WHAT YOU ARE ASKED TO DO:
Below are some records. Copy every line in them that holds "left".

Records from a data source
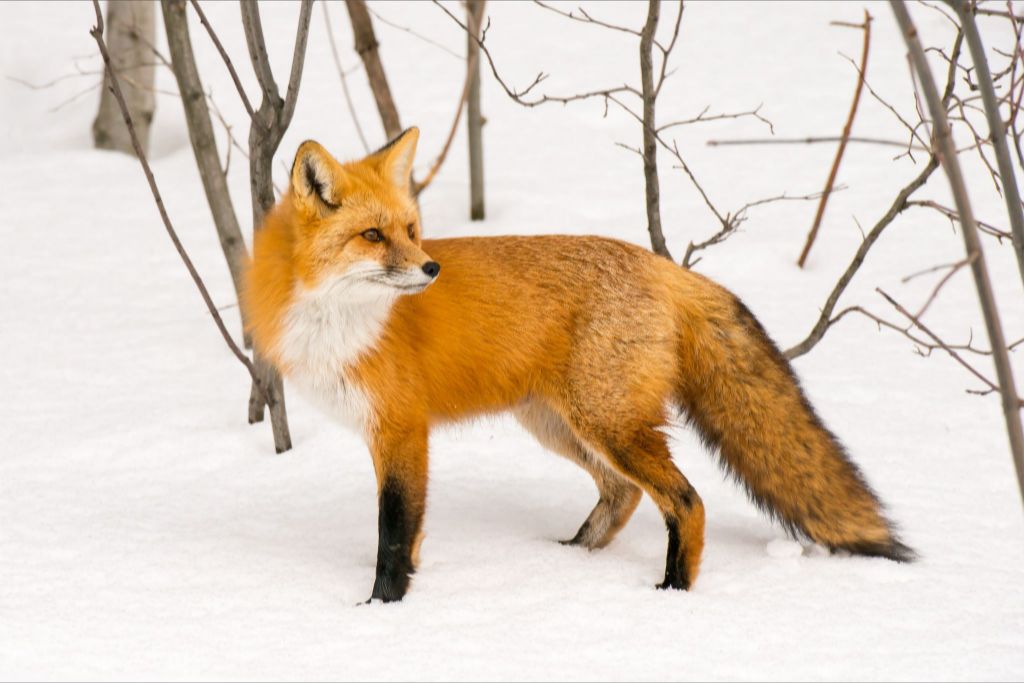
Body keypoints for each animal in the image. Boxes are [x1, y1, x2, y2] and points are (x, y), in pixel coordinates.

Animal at [242, 127, 913, 603]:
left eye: (411, 230)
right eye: (373, 236)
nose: (431, 268)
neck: (338, 322)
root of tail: (664, 266)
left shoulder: (403, 427)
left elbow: (393, 533)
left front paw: (380, 608)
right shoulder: (389, 432)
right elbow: (406, 536)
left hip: (606, 423)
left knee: (685, 500)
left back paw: (673, 593)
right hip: (559, 425)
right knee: (622, 494)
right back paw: (568, 559)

FINISHED TASK:
left eye: (411, 230)
left shoulder: (403, 427)
left elbow: (393, 533)
left front paw: (380, 608)
left hip: (606, 423)
left knee: (685, 500)
left back paw: (673, 593)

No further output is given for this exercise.